Un día desperté y me di cuenta que el retrovisor lateral izquierdo de mi auto estaba flojo. Mis vecinos estuvieron jugando fútbol en la noche, seguro fueron ellos. 
Me las van a pagar, -pensé-.

¿Además de la mensualidad de mi auto tengo que pagar mantenimiento?
Nadie me avisó.

Mi auto es seminuevo, rojo flamante, muy chido, la neta.
Se lo compré al novio de mi hermana y durante cuatro meses estuve ahorrando para adquirirlo pero nunca nadie me avisó que los autos seminuevos requieren mantenimiento.

Quedé: *inserte emoji de payasito*


No me arrepiento de haberle comprado ese coche a Fer (el novio de mi hermana) porque mi auto no está por la calle de la amargura, trae buen aguante y me gusta pero de lo que sí me arrepiento es de no haber previsto todos los gastos que vendrían al comprar mi Aveo.


Para empezar, no pude encontrar al culpable. Mis vecinos me dijeron que no habían sido ellos los que le habían pegado un balonazo a mi retrovisor. 

Fui al taller a preguntar si me podían pegar o atornillar mi retrovisor pero me dijeron que se tenía que reemplazar la pieza.


What? Ay no puede ser, ¿y a cuánto me va a salir el chistecito?, -pregunté-.
PS la pieza cuesta $900 señorita.


Fue tanto mi enojo que me negué a pagarlo JAJAJA pero las consecuencias vinieron después.


Estuve durante semanas con el retrovisor flojo, sintiéndome incómoda porque de verdad si estaba muy chueco. Un día salí a carretera con mi familia y de pronto PUM el retrovisor tronó y -ahora sí-, estaba a NADA de caerse.

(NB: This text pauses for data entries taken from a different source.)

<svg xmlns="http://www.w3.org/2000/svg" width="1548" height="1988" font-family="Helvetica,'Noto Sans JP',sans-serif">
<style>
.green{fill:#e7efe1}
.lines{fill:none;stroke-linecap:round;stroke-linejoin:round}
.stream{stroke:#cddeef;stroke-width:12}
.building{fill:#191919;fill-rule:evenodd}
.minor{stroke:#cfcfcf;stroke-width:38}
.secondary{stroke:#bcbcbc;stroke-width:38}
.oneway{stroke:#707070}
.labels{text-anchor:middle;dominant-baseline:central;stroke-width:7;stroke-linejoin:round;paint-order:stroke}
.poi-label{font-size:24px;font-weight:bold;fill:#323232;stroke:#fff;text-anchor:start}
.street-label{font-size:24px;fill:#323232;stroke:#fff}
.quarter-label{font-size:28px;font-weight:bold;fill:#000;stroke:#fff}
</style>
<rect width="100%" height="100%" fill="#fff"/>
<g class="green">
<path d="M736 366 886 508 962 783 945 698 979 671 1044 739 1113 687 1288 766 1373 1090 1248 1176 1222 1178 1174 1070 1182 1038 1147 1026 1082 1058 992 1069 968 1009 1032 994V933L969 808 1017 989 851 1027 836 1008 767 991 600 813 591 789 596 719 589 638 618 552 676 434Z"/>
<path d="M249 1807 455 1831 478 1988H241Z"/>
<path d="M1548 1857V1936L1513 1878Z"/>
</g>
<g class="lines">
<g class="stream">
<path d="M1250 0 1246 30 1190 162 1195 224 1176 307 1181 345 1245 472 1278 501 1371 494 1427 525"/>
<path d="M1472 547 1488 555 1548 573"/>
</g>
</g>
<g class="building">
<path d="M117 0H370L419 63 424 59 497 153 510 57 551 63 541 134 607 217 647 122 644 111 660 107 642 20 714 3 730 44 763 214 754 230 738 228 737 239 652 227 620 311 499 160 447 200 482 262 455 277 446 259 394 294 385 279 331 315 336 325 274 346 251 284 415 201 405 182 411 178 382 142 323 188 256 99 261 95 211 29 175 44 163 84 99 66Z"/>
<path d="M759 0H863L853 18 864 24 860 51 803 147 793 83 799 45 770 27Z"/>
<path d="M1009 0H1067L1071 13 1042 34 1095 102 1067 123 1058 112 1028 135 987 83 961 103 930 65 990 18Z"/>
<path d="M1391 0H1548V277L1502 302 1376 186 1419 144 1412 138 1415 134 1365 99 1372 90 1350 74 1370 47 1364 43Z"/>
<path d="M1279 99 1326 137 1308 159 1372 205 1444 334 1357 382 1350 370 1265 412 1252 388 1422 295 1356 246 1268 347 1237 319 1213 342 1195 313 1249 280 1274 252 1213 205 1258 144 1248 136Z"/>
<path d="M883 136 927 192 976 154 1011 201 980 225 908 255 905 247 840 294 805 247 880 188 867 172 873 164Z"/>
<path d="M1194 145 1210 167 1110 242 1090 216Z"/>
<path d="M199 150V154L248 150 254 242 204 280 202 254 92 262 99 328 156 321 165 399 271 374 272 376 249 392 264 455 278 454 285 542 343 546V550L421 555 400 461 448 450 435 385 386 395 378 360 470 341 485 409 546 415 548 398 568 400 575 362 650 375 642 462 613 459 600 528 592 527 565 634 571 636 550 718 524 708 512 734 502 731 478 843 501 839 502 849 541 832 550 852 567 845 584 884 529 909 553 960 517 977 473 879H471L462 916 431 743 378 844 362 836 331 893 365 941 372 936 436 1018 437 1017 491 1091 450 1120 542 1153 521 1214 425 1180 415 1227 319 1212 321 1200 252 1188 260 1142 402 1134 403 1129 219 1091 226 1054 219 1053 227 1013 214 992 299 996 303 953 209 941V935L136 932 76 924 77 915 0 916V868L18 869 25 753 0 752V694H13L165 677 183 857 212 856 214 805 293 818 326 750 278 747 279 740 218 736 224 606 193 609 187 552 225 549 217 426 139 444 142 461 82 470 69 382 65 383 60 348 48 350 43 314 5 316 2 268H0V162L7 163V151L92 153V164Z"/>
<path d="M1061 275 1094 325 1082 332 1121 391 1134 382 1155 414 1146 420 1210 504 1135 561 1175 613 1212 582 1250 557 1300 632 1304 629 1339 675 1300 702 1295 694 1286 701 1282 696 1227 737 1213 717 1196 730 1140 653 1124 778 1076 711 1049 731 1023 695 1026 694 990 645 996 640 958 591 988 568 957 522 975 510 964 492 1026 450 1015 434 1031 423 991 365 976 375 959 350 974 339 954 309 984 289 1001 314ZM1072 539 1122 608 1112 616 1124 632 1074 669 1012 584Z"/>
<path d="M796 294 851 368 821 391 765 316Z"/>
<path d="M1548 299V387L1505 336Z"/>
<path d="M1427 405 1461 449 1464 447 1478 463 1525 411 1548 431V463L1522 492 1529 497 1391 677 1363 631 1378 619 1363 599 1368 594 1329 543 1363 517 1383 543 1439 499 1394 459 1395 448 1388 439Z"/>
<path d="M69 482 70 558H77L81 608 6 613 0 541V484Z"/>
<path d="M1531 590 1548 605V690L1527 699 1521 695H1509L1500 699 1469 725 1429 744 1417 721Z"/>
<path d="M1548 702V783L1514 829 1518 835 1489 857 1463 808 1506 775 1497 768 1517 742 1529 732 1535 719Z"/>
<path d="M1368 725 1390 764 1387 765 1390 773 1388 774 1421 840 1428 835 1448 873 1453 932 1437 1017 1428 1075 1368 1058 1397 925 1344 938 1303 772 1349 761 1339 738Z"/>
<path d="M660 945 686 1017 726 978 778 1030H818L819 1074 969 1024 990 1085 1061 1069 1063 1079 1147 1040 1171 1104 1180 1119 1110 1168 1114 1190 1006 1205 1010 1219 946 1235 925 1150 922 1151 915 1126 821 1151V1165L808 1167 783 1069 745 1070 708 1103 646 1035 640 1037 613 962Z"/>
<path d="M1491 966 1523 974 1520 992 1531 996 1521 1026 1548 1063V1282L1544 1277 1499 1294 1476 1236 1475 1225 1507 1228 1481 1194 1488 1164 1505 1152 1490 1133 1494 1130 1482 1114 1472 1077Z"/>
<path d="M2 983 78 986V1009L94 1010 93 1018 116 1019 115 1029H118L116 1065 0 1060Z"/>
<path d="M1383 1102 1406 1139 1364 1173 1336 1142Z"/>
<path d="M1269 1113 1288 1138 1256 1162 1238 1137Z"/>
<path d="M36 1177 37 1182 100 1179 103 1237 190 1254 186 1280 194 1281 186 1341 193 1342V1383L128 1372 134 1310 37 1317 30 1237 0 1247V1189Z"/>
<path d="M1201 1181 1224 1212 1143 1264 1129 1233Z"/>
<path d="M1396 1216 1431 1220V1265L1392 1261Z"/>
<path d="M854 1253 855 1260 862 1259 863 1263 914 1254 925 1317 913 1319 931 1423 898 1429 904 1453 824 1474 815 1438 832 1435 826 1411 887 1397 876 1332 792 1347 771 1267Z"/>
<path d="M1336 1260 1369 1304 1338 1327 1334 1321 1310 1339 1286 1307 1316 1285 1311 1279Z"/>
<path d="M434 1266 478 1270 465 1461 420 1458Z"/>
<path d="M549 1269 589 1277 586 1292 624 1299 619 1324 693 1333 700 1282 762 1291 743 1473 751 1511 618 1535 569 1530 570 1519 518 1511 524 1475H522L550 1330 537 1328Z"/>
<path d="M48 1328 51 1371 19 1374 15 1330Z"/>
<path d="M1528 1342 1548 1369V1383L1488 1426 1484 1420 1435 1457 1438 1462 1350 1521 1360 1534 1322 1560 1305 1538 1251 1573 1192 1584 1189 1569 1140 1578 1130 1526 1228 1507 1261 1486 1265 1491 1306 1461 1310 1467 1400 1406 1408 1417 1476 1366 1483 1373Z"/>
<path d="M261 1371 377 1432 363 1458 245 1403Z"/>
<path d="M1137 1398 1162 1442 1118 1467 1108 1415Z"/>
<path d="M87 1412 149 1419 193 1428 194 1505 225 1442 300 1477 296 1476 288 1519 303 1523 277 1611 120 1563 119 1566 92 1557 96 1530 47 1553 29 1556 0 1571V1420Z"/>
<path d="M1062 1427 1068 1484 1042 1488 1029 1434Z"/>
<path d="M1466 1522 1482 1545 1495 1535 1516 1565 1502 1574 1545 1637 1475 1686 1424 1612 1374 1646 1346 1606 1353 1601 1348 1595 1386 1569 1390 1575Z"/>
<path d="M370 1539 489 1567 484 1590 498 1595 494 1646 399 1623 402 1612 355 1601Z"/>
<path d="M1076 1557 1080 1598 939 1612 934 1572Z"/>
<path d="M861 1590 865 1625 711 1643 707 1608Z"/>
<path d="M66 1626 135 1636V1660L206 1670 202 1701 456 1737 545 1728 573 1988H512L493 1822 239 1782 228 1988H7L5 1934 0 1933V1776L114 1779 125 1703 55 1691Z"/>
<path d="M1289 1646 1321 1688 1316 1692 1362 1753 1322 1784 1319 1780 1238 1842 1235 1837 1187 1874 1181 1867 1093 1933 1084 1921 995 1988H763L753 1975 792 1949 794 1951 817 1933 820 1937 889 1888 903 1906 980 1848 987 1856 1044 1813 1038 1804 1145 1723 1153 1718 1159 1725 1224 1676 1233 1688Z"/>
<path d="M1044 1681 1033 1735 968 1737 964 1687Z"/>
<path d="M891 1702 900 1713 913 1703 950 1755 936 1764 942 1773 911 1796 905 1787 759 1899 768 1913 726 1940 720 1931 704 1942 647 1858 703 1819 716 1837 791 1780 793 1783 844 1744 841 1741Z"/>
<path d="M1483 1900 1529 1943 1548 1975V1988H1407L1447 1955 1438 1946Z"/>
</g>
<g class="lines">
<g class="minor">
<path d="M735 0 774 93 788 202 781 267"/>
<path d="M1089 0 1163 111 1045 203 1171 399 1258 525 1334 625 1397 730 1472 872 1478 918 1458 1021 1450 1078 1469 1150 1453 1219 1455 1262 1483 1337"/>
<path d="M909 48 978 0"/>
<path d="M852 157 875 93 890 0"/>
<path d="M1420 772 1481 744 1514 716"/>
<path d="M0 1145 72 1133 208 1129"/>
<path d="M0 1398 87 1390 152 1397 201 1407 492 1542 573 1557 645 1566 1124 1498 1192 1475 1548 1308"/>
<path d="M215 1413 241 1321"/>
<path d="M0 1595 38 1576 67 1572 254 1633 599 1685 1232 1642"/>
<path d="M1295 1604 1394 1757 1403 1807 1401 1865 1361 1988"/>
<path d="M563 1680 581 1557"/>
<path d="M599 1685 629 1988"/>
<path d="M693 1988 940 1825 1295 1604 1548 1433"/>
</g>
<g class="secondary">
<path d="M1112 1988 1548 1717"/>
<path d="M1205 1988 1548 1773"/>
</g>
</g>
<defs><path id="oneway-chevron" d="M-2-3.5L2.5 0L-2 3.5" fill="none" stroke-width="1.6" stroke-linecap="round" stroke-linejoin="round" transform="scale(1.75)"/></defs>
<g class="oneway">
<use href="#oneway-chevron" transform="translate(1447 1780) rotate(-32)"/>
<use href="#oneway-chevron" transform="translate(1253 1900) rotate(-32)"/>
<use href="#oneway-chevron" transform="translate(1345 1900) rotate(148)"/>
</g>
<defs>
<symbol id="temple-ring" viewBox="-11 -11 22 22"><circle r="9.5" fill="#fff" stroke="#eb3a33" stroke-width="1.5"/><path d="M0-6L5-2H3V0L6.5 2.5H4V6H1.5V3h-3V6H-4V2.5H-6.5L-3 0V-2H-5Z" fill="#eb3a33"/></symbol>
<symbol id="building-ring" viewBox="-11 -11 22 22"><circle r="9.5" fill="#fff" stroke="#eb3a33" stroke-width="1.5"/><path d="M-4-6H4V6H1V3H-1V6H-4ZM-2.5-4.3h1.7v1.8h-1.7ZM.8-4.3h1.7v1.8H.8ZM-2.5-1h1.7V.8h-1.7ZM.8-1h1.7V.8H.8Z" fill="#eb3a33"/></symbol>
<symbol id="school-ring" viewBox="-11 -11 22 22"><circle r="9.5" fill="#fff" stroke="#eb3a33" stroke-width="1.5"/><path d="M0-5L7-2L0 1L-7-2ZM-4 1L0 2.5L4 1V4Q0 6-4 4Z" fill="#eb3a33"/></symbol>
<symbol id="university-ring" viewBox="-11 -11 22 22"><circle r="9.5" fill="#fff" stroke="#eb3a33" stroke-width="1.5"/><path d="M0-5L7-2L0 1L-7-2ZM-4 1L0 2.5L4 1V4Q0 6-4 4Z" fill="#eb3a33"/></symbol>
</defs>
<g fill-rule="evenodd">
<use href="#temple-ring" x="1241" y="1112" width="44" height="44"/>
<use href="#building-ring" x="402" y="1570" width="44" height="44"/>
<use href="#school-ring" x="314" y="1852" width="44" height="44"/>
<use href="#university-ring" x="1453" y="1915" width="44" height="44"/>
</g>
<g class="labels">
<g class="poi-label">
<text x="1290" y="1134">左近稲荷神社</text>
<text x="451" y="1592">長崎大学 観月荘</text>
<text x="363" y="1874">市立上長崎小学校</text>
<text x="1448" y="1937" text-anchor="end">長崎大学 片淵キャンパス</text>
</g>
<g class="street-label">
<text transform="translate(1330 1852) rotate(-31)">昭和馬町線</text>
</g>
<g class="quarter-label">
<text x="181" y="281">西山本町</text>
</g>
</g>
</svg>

Entonces ahora sí, fui al taller, compré la pieza y el mecánico me dijo que eso que había tronado en la carretera había sido otra pieza interna y que también se tenía que comprar.


O sea, fueron $900 + la pieza interna $350 = $1,250

-Eso te pasa por postergarlo-, me dije a mí misma.


Entonces, una vez que aprendí la lección y que me di cuenta que dejar las cosas "a la mera hora" es una pésima idea, me dispuse a checar todos los “detallitos en mi auto” que desde hace bastante tiempo ya había notado pero había preferido ignorar.

¿Qué descubrí? Que tenía que invertir una buena lana en:

Balatas: Son las pastillas de freno y generan fricción con el disco de frenado de las llanta. Es importante ponerles atención porque se deben reemplazar con regularidad.

Frenos: Me di cuenta que al pisar el pedal del freno se hundía y como que rechinaba al frenar, cuando lo llevé al mecánico me dijeron que había una pequeña fuga en el circuito de frenos.

Afinación: Mi auto comenzó a gastar más gasolina de lo normal así que lo llevé a que le hicieran limpieza exhaustiva en los inyectores.

Bujías: Cuando cambiaba de velocidad, mi auto perdía potencia. Metía quinta velocidad y avanzaba lento, le bajaba a cuarta y como que se jaloneaba.

Llantas: Las llantas delanteras estaban viejitas y las llantas de atrás eran completamente nuevas. ¿Qué pasa con eso? Aprendí que todas deben estar en igualdad de condiciones porque eso también hace gastar más gasolina, entre otras cosas.

Mucho gasto, la verdad.
Pero con la falla de mi retrovisor aprendí que es mejor RESOLVER el problema pronto porque si lo postergas para después, terminarás gastando más de lo que pensabas.

Ya para cerrar, les dejo este consejo millonario que me dio mi abuelo: Comprar un auto seminuevo no está mal pero siempre revisa con tiempo todos los gastos que tendrás que enfrentar, no te vaya a pasar lo que a mí.